● **Source text**:
-=-=-
Next HQ and three warehouses up for sale in virus mitigation plan
The company has appointed Savills, the property agent, to find a buyer for its head office in Leicester and another agent, Acre, to oversee the disposal of three warehouses, which would all then be leased back.
The retailer said last month that it could potentially raise up to £100m through the sale and leaseback of properties including warehouses as part of a mitigation strategy to shore up its balance sheet against the effects a fall in trade.
The retailer has slashed investment plans by £45m and suspended its share buyback scheme as it hoards cash under phase one of its plan to try to survive the coronavirus crisis.
The sale and leasebacks are part of phase two of its plan, which also includes raising £100m against income from its online business.
Sky News first reported the appointment of Savills on the potential HQ sale on Wednesday. Next has said it is also considering delaying a shareholder dividend worth £147m.
Last month Next said it was seeking rent cuts of about 40% on 53 stores with leases due for renewal in the year ahead and it expected to permanently close a net 12 stores and relocate five.
It said in the past year it had secured rent cuts averaging 30% across 44 stores where it renewed leases, and closed nine stores.
Simon Wolfson, the chief executive, said at the time that the group was planning for a sales hit of up to £1bn in the year ahead as the UK prepared for lockdown.
Next said annual profits could dive to £55m, less than a tenth of the £594m booked in the year to January 2020. Under that worst-case scenario, Next predicted it might book no full-price sales for up to a month, leading to a £1bn drop in annual sales.
The forced closure of non-essential shops has been a fresh blow for a high street already struggling as a result of weak consumer spending and the shift to online shopping. The scale of the decline has been highlighted by research from the advisory firm Deloitte showing that a net total of 9,169 stores closed in the UK last year.
-=-=-
● **Provided material**:

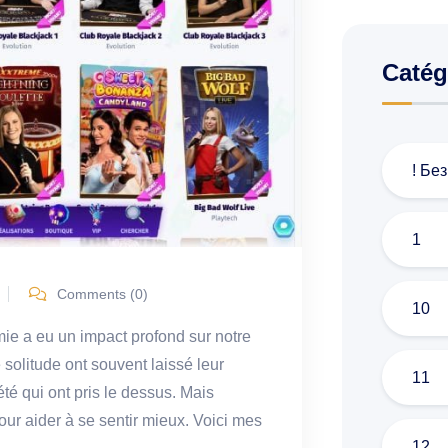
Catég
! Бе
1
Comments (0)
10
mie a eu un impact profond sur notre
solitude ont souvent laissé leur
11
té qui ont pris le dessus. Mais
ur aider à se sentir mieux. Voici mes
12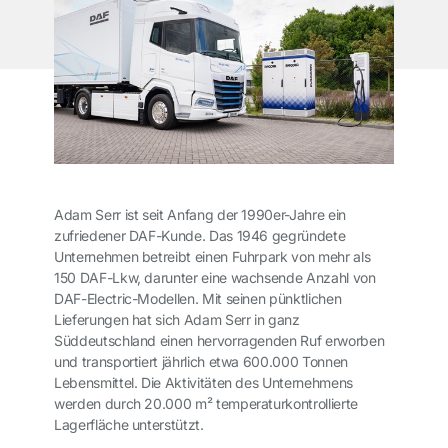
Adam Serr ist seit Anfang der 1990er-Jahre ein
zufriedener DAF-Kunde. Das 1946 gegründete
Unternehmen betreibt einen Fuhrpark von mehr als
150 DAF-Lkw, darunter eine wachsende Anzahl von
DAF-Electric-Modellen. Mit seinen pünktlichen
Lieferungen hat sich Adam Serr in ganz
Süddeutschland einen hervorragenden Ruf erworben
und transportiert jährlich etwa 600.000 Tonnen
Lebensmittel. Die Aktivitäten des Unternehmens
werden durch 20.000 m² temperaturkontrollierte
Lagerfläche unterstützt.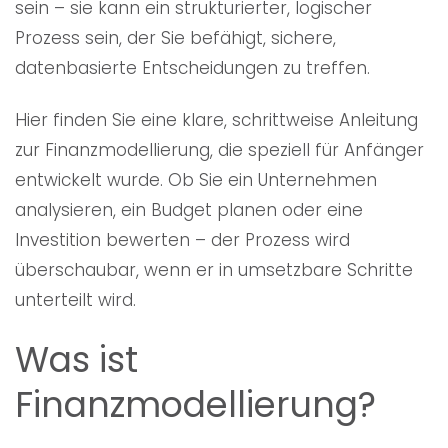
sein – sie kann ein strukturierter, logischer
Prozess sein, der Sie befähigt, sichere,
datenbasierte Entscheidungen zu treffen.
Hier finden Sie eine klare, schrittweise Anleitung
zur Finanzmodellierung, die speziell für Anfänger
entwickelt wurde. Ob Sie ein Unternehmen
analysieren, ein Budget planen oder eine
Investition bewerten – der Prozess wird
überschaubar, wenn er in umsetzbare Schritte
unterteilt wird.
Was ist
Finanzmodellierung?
-=-=-
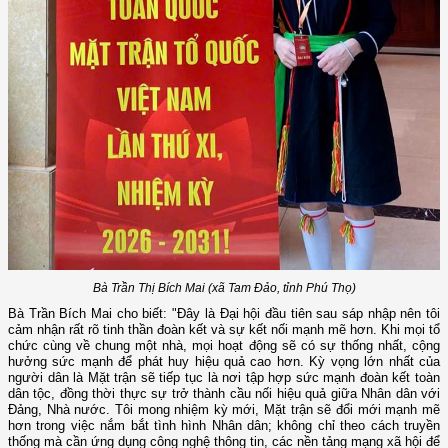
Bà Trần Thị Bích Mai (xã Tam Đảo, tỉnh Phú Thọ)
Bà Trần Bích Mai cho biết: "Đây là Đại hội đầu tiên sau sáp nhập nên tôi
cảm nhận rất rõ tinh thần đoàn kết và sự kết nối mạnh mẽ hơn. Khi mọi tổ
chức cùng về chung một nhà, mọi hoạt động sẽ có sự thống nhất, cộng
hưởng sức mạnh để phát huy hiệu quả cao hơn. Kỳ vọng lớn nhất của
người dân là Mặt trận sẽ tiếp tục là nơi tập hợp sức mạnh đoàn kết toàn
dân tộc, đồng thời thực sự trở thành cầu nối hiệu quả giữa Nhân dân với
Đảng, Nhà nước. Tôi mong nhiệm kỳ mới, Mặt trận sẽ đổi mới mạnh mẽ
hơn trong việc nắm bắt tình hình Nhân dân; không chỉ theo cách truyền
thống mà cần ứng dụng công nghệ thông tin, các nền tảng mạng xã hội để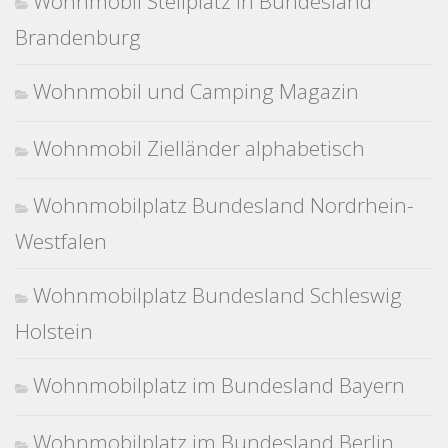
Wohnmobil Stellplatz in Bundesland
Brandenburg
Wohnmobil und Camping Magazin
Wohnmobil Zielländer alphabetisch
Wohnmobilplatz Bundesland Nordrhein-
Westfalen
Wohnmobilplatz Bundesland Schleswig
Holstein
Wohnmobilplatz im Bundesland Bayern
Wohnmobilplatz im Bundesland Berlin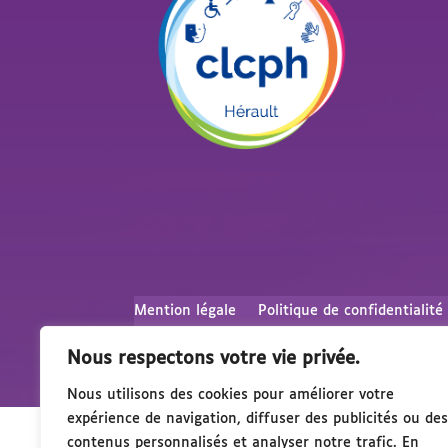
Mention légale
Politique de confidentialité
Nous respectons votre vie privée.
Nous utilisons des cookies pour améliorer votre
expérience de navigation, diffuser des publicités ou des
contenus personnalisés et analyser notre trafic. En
-=-=-
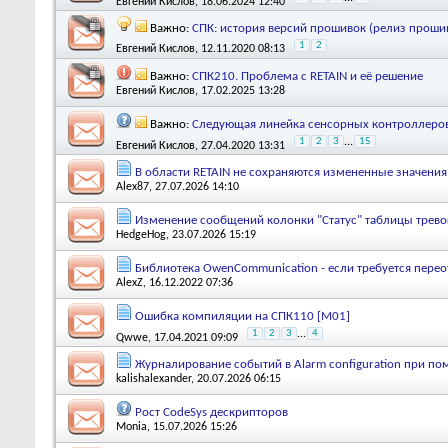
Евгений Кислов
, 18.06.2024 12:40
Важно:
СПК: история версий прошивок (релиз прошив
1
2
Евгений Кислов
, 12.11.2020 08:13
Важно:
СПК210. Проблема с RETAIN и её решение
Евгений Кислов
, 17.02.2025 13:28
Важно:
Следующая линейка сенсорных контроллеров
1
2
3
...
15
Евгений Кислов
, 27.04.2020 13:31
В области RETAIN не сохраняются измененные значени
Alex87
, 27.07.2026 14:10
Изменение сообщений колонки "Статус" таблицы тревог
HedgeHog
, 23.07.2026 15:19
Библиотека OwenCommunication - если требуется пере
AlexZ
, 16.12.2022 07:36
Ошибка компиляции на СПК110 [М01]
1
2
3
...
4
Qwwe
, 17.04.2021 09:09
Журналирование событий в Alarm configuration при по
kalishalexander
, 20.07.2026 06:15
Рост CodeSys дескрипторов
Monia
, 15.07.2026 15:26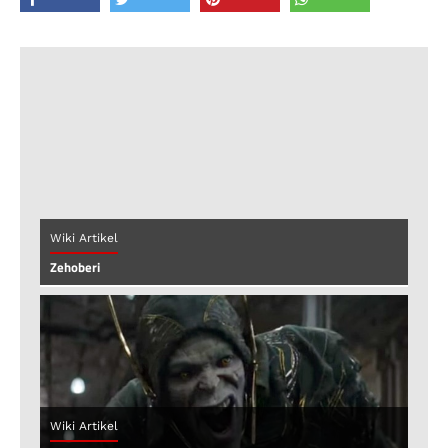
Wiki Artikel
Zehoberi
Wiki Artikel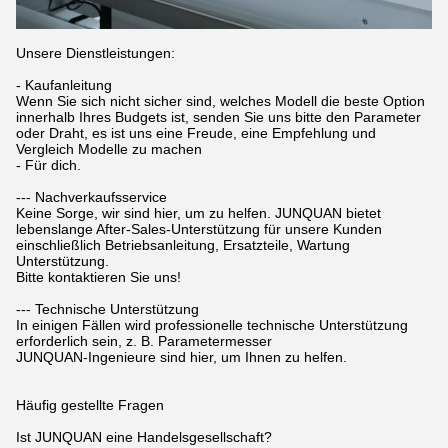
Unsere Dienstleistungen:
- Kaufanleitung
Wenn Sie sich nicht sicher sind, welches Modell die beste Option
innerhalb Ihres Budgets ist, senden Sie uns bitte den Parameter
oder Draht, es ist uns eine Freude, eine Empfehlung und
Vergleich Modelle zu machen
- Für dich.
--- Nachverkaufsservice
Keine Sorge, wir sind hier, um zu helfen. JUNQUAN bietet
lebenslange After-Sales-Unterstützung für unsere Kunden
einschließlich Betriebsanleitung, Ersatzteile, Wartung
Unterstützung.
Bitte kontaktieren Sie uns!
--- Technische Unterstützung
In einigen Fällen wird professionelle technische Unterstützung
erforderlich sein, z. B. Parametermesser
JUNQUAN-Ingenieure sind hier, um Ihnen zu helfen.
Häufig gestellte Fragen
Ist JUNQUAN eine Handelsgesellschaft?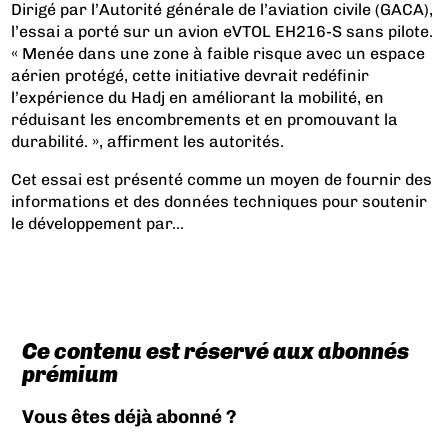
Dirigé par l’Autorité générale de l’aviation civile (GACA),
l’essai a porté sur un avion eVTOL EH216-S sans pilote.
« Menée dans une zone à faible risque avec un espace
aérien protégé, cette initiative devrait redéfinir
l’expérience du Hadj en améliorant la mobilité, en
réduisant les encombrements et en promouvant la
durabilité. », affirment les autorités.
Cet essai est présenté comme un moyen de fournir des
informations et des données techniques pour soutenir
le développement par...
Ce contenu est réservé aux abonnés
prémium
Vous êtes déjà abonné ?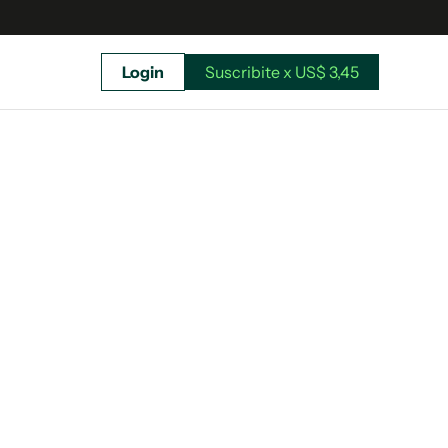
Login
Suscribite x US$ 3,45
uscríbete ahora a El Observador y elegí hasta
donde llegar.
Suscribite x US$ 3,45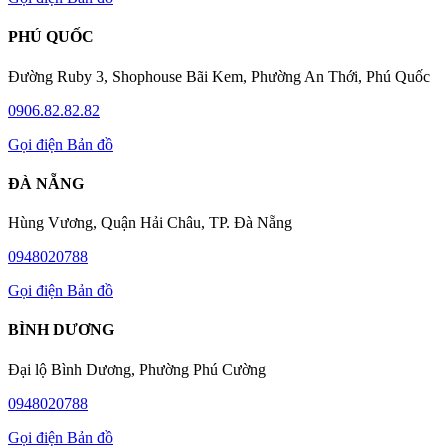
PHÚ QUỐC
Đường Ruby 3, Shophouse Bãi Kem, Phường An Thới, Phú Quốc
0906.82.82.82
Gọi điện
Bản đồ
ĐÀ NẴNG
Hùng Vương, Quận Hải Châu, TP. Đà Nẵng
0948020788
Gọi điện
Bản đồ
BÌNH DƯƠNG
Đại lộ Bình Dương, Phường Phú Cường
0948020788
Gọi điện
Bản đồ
-=-=-
● **What is required**: Return the passage of the Next sale article that starts at "The retailer said" and ends at "the coronavirus crisis.", copied word for word.

● **Answer for the task**:
The retailer said last month that it could potentially raise up to £100m through the sale and leaseback of properties including warehouses as part of a mitigation strategy to shore up its balance sheet against the effects a fall in trade.
The retailer has slashed investment plans by £45m and suspended its share buyback scheme as it hoards cash under phase one of its plan to try to survive the coronavirus crisis.